> _INFORMATION SUPPLIED_:
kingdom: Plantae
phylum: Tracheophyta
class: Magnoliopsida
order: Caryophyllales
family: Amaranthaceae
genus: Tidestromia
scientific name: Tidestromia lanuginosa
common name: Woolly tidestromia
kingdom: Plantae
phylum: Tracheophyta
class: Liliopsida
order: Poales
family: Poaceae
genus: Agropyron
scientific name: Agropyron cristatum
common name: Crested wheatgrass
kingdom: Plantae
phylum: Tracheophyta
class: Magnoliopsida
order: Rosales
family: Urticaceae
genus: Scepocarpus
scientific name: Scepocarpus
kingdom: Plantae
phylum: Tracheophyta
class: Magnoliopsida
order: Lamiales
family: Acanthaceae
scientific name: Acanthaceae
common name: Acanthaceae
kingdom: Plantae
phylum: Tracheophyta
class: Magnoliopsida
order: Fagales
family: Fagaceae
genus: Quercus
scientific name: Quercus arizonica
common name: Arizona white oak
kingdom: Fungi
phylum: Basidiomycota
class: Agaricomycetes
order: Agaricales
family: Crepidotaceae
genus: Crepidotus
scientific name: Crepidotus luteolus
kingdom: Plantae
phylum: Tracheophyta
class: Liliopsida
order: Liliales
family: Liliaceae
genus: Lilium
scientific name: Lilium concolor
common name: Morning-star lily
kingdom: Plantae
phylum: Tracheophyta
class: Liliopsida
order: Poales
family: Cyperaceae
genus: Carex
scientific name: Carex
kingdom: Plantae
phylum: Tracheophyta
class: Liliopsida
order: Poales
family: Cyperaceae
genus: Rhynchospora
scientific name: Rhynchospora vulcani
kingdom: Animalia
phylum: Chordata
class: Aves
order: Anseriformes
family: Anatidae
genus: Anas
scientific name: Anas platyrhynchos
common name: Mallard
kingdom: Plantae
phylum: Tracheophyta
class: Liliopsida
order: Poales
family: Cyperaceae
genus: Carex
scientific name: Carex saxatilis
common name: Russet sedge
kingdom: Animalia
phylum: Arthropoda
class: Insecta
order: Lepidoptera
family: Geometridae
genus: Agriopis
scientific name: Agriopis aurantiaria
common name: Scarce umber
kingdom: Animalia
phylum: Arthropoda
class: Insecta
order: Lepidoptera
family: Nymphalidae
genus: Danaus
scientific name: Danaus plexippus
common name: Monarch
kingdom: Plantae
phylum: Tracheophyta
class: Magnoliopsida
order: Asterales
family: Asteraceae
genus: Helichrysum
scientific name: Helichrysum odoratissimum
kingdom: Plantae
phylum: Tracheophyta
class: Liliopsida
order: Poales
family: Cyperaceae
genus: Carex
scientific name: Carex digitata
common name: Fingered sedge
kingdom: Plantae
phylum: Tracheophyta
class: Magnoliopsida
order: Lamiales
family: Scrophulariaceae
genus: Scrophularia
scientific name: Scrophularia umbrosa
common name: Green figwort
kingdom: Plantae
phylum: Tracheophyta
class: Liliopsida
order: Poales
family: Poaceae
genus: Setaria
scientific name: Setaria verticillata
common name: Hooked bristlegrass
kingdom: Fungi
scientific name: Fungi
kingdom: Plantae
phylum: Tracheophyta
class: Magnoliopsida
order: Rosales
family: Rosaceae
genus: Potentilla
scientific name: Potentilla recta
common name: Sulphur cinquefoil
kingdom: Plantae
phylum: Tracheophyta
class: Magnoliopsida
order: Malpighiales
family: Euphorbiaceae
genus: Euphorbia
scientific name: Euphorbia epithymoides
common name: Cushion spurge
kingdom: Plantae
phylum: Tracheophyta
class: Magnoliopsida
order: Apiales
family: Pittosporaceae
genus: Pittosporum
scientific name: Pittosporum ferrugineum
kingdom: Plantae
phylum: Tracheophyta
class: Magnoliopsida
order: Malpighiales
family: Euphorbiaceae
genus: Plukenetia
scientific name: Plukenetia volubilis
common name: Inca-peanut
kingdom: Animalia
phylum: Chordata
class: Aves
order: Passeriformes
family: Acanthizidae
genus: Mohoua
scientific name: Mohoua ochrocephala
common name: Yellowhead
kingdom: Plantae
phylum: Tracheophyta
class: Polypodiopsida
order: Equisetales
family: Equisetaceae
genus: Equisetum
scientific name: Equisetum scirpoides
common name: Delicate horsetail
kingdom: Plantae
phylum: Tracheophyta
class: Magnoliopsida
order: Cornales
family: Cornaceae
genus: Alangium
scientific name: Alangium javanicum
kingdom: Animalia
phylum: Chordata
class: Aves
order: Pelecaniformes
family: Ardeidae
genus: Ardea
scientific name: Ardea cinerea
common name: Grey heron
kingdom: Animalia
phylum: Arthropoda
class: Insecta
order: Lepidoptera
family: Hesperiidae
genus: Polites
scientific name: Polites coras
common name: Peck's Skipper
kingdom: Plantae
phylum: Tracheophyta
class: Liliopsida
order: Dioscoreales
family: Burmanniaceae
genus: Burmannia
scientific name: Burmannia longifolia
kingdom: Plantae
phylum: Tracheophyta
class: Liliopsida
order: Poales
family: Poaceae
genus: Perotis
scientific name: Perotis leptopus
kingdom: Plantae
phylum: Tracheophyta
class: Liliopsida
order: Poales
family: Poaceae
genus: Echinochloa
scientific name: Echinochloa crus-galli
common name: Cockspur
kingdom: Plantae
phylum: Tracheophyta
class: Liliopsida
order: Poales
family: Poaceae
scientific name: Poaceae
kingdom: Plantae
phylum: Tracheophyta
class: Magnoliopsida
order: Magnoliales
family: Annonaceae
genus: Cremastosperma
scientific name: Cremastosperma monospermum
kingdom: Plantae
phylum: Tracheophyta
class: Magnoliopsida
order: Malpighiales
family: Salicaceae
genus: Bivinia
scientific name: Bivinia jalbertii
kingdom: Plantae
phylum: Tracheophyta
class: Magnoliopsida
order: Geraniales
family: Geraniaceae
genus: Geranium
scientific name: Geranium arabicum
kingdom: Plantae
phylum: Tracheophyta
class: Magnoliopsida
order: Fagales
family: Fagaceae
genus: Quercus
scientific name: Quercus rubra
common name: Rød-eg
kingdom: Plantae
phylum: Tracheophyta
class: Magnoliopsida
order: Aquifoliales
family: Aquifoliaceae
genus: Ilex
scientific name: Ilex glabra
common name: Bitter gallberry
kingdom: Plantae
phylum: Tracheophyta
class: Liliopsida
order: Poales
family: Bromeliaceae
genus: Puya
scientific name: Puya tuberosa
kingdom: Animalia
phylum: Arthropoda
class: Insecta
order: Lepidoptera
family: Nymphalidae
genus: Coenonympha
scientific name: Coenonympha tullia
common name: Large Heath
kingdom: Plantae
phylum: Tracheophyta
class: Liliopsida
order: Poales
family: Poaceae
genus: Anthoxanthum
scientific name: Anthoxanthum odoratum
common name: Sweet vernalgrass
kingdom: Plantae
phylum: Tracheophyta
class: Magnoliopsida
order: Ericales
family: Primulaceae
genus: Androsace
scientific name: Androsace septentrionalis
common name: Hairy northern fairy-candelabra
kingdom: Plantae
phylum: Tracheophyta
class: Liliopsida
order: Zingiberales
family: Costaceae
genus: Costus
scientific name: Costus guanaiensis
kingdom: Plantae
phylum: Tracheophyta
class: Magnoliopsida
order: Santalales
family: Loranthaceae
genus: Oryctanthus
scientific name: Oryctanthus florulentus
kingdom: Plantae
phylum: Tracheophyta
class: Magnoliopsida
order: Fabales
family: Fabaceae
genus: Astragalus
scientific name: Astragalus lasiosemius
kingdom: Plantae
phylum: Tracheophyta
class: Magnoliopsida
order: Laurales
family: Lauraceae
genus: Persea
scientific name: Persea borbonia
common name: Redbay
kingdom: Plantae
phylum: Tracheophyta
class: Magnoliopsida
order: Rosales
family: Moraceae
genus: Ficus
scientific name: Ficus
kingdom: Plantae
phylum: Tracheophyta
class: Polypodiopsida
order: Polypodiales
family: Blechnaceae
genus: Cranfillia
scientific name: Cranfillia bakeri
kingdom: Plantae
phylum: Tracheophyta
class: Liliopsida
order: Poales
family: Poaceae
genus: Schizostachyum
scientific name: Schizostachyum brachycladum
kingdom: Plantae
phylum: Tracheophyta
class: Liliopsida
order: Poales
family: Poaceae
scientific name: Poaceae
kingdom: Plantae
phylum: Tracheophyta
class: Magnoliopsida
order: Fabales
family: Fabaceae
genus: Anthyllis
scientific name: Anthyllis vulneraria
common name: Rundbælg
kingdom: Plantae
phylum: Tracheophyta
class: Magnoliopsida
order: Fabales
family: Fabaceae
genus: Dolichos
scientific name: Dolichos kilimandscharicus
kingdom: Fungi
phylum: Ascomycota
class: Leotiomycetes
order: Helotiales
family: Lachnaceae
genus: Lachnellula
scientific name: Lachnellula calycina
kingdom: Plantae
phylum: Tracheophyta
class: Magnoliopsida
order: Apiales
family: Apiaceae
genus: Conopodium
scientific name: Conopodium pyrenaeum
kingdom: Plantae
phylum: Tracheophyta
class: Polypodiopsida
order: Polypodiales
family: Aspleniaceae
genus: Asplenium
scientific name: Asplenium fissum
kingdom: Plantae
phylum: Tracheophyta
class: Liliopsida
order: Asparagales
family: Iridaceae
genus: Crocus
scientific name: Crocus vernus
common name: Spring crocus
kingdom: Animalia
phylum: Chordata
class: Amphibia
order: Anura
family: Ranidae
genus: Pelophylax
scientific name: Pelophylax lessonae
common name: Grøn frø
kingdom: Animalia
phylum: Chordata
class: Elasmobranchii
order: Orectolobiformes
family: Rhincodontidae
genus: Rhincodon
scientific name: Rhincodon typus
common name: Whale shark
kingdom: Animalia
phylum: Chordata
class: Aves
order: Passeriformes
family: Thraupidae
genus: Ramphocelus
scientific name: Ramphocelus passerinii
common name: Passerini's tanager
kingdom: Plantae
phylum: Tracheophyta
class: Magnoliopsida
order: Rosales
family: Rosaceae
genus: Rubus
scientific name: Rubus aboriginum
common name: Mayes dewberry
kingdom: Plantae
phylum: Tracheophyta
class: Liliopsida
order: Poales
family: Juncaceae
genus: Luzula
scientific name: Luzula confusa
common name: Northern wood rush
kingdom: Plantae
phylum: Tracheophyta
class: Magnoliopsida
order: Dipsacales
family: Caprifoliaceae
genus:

> _PROMPT_: Output the lines from the one containing "common name: Delicate horsetail" through the one containing "genus: Burmannia", inclusive, as a JSON list of strings with one string per line and blank lines omitted.

> _TASK RESPONSE_:
[
  "common name: Delicate horsetail",
  "kingdom: Plantae",
  "phylum: Tracheophyta",
  "class: Magnoliopsida",
  "order: Cornales",
  "family: Cornaceae",
  "genus: Alangium",
  "scientific name: Alangium javanicum",
  "kingdom: Animalia",
  "phylum: Chordata",
  "class: Aves",
  "order: Pelecaniformes",
  "family: Ardeidae",
  "genus: Ardea",
  "scientific name: Ardea cinerea",
  "common name: Grey heron",
  "kingdom: Animalia",
  "phylum: Arthropoda",
  "class: Insecta",
  "order: Lepidoptera",
  "family: Hesperiidae",
  "genus: Polites",
  "scientific name: Polites coras",
  "common name: Peck's Skipper",
  "kingdom: Plantae",
  "phylum: Tracheophyta",
  "class: Liliopsida",
  "order: Dioscoreales",
  "family: Burmanniaceae",
  "genus: Burmannia"
]